Güvenilmez anlatıcılar
Orta Çağ'da uzun mesafelere seyahat etmek son derece zordu ve bu nedenle çoğu insan, bunu yapacak zamanı ve kaynakları olan birkaç çağdaşının raporlarına ve antik çağlardan aktarılan raporlara güvenmek zorunda kaldı.
Gezginler, gördüklerini evlerine döndüklerinde gezgin olmayan arkadaşlarına anlatmak zorunda oldukları için çoğu zaman gördüklerini tam olarak aktaramıyorlardı. Sonuç olarak, betimlemeler kesin olmama ve karikatürize olma eğilimindeydi.
Ayrıca bakınız: Perikles Hakkında 12 Gerçek: Klasik Atina'nın En Büyük Devlet AdamıBu abartı, Tataristan'ın Bitkisel Kuzusu gibi tuhaf yaratıklar ortaya çıkardı. Gerçekte Tataristan, uzaktan koyuna benzeyen beyaz çiçekli bir bitkiye ev sahipliği yapıyordu. Ortaçağ hayal gücünde bu, sonunda yarı bitki yarı koyun bir yaratık haline geldi.
Tataristan'ın Sebzeli Kuzusu.
Klasik anlatıcılar da ortaçağdakilerden daha iyi değildi. Özellikle Yaşlı Plinius'un doğa tarihleri neredeyse bildirilen her hayvanı kabul etmiş, bu da mantikorların ve fesleğenlerin varlığını kendinden emin bir şekilde kanıtlayan, görünüşte otoriter bir Roma metnine yol açmıştır.
Metaforik canavarlar
Yine de ortaçağdaki hayvan tasvirlerinin asıl odak noktası mevcut hayvanları kataloglamak değildi. Hayvanlarla ilgili bestiarylerin ve diğer metinlerin asıl işlevi ahlaki veya ruhani fikirleri mecazi olarak sunmaktı.
Bazı hayvanlar diğerlerinden daha fazla sembolik yüklüydü ve bir hayvanın diğerinden daha fantastik olması onun daha sembolik olduğunu göstermez.
Tek boynuzlu at, Ortaçağ'ın hayvanlara yaklaşımını karakterize eden sembolik yazı türünün tipik bir örneğidir. İsa'yı temsil etmek için kullanılmıştır; tek boynuz kutsal üçleme içinde Tanrı ve Mesih'in birliğini temsil ederken, tek boynuzlu atın geleneksel küçük boyu alçakgönüllülüğü temsil eder.
'Monoceros' (Yunanca Tek Boynuzlu At). 'Aberdeen Bestiary'nin bir parçası olan bu eser 13. yüzyılın başlarına tarihlenmektedir.
Ayrıca bakınız: Batı Cephesinde Siper Savaşları Nasıl Başladı?Tek boynuzlu atı sadece bir bakirenin yakalayabileceğine dair efsane de, hem genelleştirilmiş bir saflık kavramını hem de Meryem Ana ile bağlantısını hatırlatarak Mesih benzeri sunumlarına katkıda bulunur.

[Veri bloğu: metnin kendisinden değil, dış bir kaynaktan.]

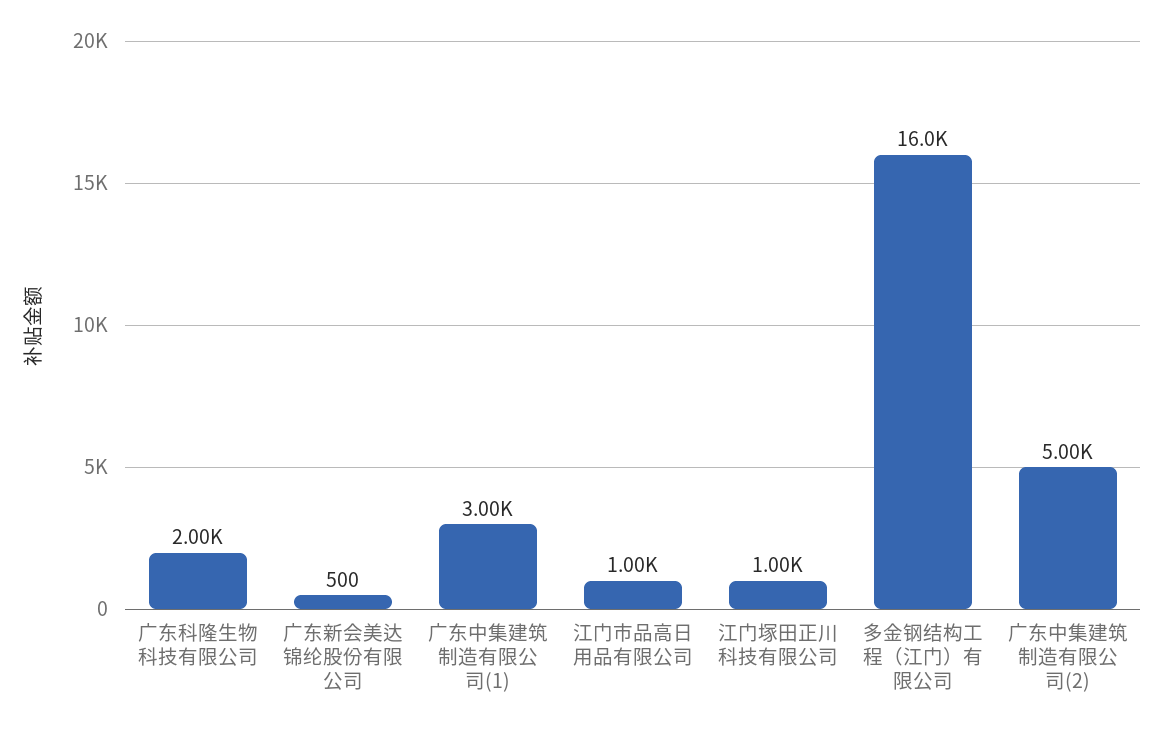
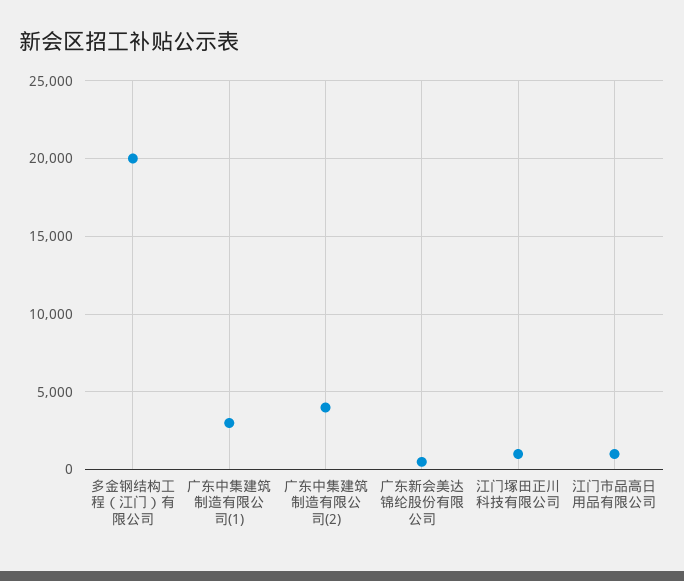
  {
-   "广东科隆生物科技有限公司": 2000,
    "广东新会美达锦纶股份有限公司": 500,
    "广东中集建筑制造有限公司(1)": 3000,
    "江门市品高日用品有限公司": 1000,
    "江门塚田正川科技有限公司": 1000,
-   "多金钢结构工程（江门）有限公司": 16000,
+   "多金钢结构工程（江门）有限公司": 20000,
-   "广东中集建筑制造有限公司(2)": 5000
+   "广东中集建筑制造有限公司(2)": 4000
  }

Bunun bir başka örneği de Orta Çağ'dan beri bazen köpek başlı bir dev olarak gösterilen Aziz Christopher'dır. Bu kısmen köpek kelimesi ile Christopher'ın anavatanı Kenan arasındaki benzerlikten kaynaklanmaktadır.
Köpek kafası efsanesi aynı zamanda Kristof'un Hıristiyanlığı kabul etmeden önceki medeniyetsiz doğasını vurgulamak için de kullanılmıştır. Efsanenin bir versiyonunda, kutsallığını kanıtladıktan sonra köpek kafasından insan kafasına dönüşür.
Aziz Christopher 5. yüzyıldan itibaren sıklıkla efsanevi bir köpek başlı yaratık olarak tasvir edilmiştir.
Ortaçağ dünya görüşünün diğer fantastik unsurlarıyla ortak olarak, canavarlara ve büyülü yaratıklara duyulan bu hayranlığın dünyanın nasıl işlediğini gözlemlemekle pek ilgisi yoktu, daha ziyade dünyanın nasıl işlediğine dair belirli bir anlayışı ifade ediyordu. ought Çalışmak için.